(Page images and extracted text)
[Start of section]
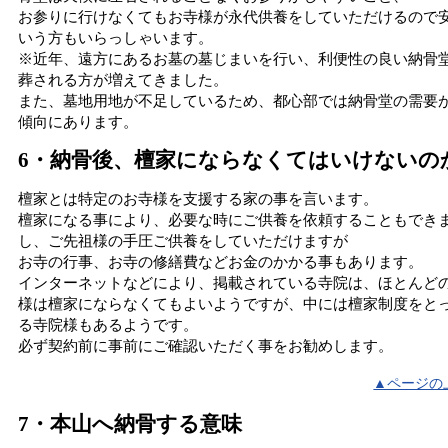
お参りに行けなくてもお寺様が永代供養をしていただけるので
いう方もいらっしゃいます。
※近年、遠方にあるお墓の墓じまいを行い、利便性の良い納骨
葬される方が増えてきました。
また、墓地用地が不足しているため、都心部では納骨堂の需要
傾向にあります。
6・納骨後、檀家にならなくてはいけないの
檀家とは特定のお寺様を支援する家の事を言います。
檀家になる事により、必要な時にご供養を依頼することもでき
し、ご先祖様の手圧ご供養をしていただけますが
お寺の行事、お寺の修繕費などお金のかかる事もあります。
インターネットなどにより、掲載されている寺院は、ほとんど
様は檀家にならなくてもよいようですが、中には檀家制度をと
る寺院様もあるようです。
必ず契約前に事前にご確認いただく事をお勧めします。
▲ページの
7・本山へ納骨する意味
[End of section]
◆ Activity
Pictures in the records above are to be left out of an otherwise exact copy.

◆ Solution for this task
お参りに行けなくてもお寺様が永代供養をしていただけるので
いう方もいらっしゃいます。
※近年、遠方にあるお墓の墓じまいを行い、利便性の良い納骨
葬される方が増えてきました。
また、墓地用地が不足しているため、都心部では納骨堂の需要
傾向にあります。
6・納骨後、檀家にならなくてはいけないの
檀家とは特定のお寺様を支援する家の事を言います。
檀家になる事により、必要な時にご供養を依頼することもでき
し、ご先祖様の手圧ご供養をしていただけますが
お寺の行事、お寺の修繕費などお金のかかる事もあります。
インターネットなどにより、掲載されている寺院は、ほとんど
様は檀家にならなくてもよいようですが、中には檀家制度をと
る寺院様もあるようです。
必ず契約前に事前にご確認いただく事をお勧めします。
▲ページの
7・本山へ納骨する意味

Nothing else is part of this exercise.